**SUPPLIED MATERIAL:**
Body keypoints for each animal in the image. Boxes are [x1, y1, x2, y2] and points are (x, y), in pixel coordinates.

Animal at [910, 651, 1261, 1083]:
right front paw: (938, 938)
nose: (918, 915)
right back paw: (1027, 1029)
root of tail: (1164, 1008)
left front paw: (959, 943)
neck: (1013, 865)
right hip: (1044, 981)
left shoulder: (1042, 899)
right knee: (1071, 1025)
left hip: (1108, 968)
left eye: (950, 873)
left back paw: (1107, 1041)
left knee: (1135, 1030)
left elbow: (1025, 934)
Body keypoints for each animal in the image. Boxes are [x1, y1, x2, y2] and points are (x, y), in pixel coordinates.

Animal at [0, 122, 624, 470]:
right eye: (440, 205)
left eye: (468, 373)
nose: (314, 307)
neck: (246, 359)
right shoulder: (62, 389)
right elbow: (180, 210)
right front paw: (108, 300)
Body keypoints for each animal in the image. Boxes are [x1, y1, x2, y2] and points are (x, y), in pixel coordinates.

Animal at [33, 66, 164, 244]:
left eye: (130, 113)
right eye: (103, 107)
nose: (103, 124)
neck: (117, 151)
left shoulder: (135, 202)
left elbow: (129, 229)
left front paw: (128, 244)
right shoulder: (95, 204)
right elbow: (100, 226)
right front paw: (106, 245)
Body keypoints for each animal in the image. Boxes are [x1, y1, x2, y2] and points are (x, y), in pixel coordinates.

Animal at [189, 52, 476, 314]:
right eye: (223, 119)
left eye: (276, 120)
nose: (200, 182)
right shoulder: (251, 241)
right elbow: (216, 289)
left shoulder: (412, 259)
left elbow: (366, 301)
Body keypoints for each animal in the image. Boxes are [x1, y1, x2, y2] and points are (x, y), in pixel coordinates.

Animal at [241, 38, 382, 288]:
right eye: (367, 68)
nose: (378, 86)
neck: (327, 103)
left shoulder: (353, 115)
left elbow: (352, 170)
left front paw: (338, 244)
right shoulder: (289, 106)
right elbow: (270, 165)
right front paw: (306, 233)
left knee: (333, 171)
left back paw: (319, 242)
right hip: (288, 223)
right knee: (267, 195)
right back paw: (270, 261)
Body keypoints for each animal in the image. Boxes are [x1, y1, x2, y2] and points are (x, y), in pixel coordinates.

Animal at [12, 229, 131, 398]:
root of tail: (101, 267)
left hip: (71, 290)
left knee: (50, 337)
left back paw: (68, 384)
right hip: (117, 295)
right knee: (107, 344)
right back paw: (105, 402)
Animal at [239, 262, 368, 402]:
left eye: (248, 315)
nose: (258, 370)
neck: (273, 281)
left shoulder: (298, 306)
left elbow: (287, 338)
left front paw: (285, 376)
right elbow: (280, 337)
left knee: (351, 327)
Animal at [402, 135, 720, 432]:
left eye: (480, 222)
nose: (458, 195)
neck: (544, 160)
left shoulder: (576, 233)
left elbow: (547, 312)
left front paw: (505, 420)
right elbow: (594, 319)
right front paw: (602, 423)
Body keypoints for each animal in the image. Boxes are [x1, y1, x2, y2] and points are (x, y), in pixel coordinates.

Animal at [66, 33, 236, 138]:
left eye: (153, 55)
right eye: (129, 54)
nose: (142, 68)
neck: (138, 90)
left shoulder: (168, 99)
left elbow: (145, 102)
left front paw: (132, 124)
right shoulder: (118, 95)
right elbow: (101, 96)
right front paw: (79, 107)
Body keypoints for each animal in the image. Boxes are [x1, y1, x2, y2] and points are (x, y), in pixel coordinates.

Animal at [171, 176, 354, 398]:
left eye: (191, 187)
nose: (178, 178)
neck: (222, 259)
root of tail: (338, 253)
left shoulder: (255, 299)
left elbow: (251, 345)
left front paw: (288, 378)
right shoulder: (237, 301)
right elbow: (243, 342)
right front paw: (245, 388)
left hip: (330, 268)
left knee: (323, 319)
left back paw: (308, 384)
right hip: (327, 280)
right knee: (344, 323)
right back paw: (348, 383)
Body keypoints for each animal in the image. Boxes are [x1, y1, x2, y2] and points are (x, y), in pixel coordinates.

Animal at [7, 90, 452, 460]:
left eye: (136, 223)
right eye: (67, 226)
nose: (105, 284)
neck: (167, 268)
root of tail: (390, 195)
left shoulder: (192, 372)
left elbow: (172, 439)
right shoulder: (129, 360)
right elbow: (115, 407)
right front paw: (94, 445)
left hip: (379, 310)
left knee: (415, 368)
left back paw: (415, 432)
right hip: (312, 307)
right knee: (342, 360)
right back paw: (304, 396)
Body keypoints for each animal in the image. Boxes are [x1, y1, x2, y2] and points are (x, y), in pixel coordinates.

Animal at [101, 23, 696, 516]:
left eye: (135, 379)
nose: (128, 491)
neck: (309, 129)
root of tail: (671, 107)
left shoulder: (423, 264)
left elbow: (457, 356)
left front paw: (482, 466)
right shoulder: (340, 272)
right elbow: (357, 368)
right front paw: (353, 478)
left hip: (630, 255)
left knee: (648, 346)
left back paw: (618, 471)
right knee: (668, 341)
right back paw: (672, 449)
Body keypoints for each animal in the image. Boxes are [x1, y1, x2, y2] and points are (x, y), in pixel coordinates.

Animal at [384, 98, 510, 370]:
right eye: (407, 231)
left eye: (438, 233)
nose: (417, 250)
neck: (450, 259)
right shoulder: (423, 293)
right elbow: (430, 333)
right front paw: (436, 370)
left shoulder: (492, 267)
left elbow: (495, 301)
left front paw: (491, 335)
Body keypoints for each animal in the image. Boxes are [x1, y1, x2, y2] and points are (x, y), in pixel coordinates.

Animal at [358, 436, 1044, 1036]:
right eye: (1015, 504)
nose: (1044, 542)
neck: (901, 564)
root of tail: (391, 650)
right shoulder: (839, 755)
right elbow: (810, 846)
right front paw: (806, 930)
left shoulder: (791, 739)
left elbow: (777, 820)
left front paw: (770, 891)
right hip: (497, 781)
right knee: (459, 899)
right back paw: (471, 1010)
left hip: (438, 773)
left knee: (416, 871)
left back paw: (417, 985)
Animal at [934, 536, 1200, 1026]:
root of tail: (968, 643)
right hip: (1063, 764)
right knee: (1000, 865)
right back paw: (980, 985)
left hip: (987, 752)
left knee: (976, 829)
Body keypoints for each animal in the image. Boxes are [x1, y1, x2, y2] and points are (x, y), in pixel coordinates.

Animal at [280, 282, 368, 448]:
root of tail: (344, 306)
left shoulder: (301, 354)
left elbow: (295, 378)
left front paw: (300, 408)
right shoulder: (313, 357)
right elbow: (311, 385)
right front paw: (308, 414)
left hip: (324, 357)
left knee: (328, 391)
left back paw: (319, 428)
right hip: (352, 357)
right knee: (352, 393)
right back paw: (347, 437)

**EXERCISE PROMPT:** Some lines of the data above may hold the word "tail"; report how many do, and nothing else.

**TASK OUTPUT:** 8